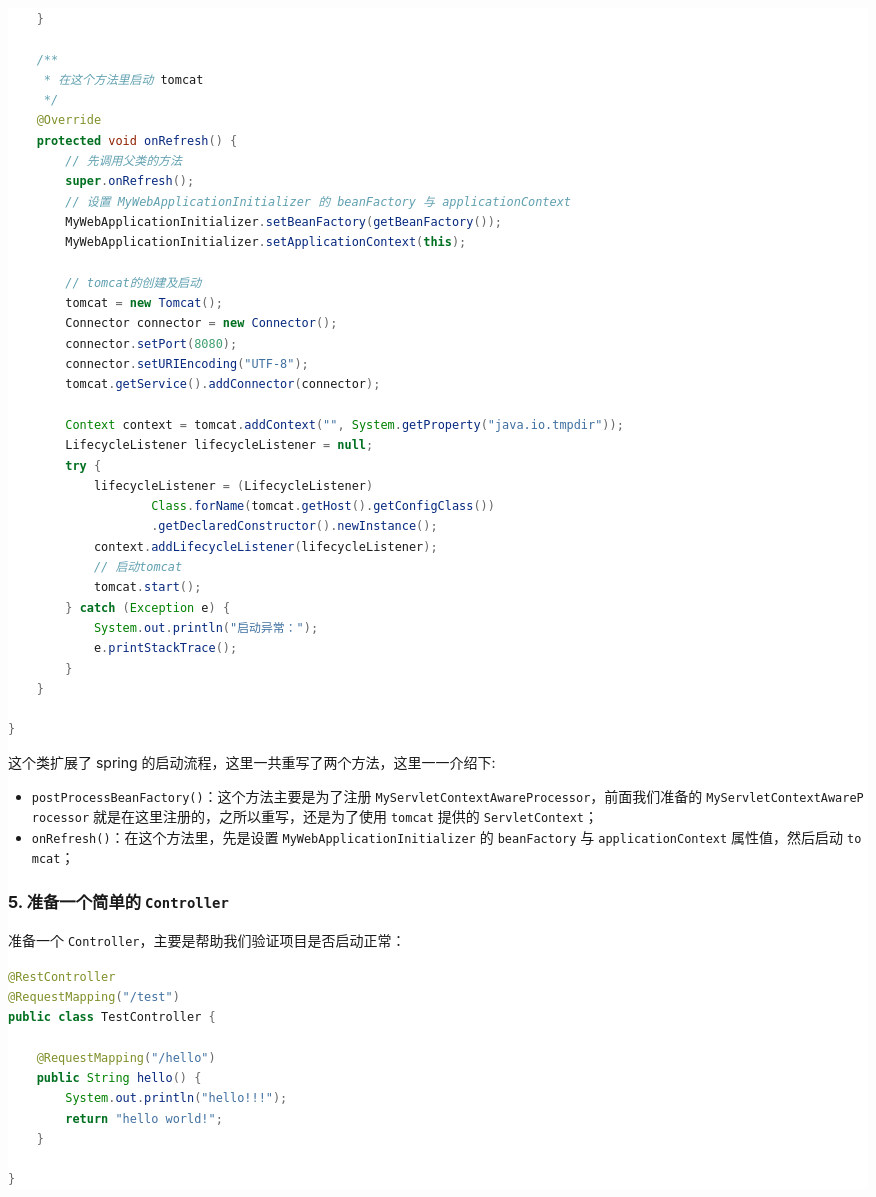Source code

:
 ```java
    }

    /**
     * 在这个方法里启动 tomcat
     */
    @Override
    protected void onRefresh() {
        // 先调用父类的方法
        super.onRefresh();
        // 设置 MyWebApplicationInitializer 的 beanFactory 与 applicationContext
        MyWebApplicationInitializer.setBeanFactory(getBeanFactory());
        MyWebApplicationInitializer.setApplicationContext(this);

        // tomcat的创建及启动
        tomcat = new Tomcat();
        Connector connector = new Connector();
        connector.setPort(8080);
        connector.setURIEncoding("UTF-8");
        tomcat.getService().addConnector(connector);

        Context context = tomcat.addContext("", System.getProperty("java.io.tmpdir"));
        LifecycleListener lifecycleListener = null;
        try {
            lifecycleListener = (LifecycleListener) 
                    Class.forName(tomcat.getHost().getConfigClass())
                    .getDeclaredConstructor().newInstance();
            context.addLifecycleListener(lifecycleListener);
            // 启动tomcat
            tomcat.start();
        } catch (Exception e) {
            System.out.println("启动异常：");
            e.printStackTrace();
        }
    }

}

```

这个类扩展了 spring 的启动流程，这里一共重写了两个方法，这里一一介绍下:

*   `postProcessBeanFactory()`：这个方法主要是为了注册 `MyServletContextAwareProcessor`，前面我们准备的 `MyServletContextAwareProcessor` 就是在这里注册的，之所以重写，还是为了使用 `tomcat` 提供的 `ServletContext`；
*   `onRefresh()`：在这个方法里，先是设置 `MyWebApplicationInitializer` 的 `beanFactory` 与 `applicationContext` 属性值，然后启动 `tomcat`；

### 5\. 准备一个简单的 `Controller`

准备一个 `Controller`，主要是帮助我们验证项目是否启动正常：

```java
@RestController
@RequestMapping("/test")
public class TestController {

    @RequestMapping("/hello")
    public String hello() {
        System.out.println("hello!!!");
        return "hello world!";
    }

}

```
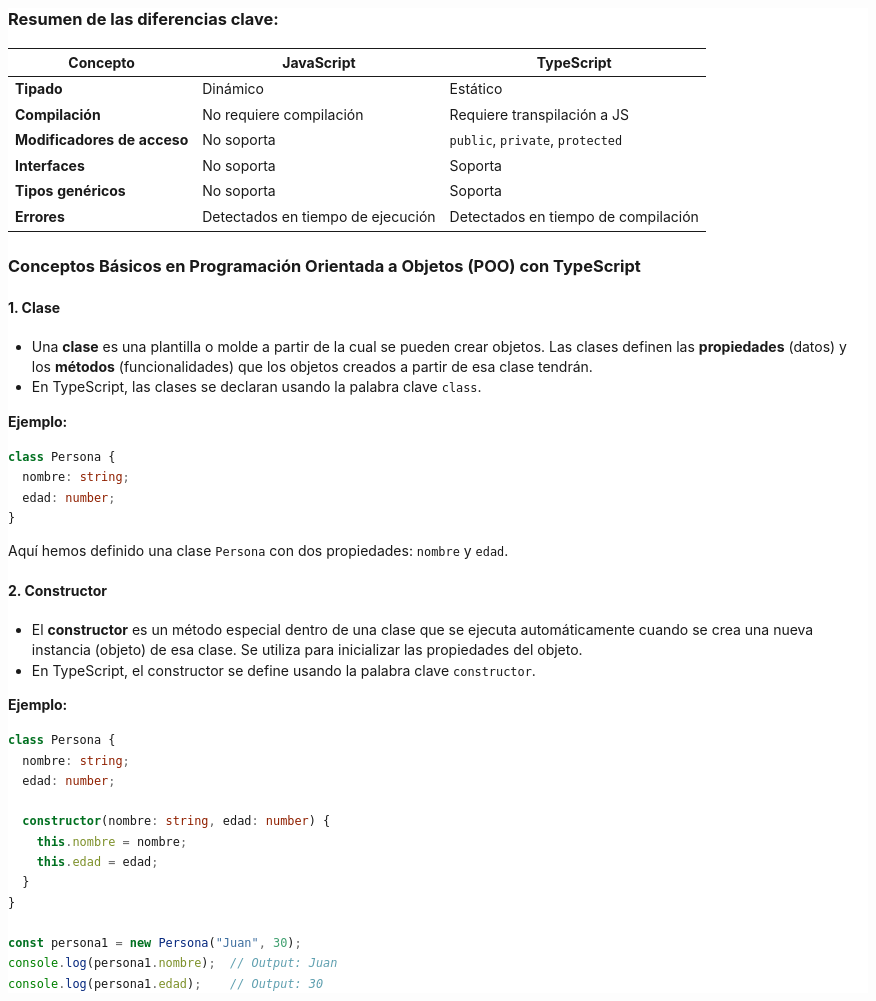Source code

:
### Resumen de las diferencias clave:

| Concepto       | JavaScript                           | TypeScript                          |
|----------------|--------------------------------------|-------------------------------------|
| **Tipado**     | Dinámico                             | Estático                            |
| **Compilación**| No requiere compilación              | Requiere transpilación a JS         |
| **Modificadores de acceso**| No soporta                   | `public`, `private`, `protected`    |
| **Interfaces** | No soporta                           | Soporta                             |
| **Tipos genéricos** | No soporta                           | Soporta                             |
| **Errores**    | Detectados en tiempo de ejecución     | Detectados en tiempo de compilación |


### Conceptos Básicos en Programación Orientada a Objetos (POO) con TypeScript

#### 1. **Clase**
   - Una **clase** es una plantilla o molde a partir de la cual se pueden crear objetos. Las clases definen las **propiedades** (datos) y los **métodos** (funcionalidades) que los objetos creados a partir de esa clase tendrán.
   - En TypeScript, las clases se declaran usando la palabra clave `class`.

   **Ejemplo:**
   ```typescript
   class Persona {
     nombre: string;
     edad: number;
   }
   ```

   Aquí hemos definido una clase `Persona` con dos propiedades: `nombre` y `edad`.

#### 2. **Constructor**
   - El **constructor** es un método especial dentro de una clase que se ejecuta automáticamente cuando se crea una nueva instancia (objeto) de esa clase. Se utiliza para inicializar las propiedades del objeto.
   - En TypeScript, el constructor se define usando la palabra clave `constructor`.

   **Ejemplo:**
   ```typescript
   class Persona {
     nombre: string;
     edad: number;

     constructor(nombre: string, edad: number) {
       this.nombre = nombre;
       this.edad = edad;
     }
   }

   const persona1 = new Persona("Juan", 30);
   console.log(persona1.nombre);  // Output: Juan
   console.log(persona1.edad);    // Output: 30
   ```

--*--

§ Activity: For every line in the entries above that contains "Juan", add one to a count, and give that number by itself.

§ Solution: 2